Thank heaven the pizzas arrived.

The afternoon session was a bit better. They got some local history from the librarian, a pretty-plump woman named Daphne, and took a quiz on survival skills, which Mary aced. They all trooped to the warehouse, a few blocks west, and learned where the rescue gear and fire equipment was kept. A guy named Eugene Something, the General District Assistant, harped at them about not using any tools unless they signed the sheet in the office, etc. etc. She noticed several sets of eyes rolling and heard deep sighs. Then he went through a similar harangue about horses, raising sighs from Jet and Harv and the trail crew folks. She recognized the sort of petty power trip that seemed to be part of Forest Circus existence.

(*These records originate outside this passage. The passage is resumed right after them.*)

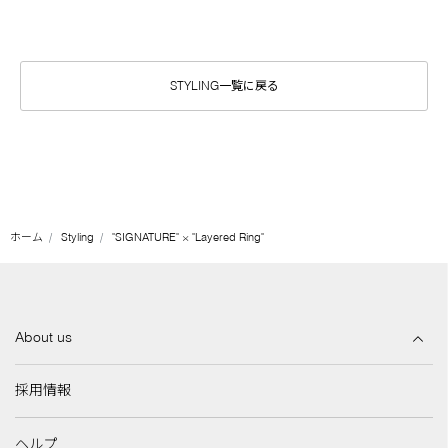
STYLING一覧に戻る
ホーム
Styling
"SIGNATURE" × "Layered Ring"
About us
採用情報
ヘルプ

Last, they were assigned housing in town for the night, with a few favored souls drawing the nice cabin by the Warehouse and most being shunted to the Upper Yard, where there was a big, ratty double-wide trailer and some flat spots for tents. Mary, hoping to keep Gris unseen, drove up to Frémont Lake and slept in an empty campsite.

Dawn over the black mirror of the lake was glorious. This was country she could learn to love.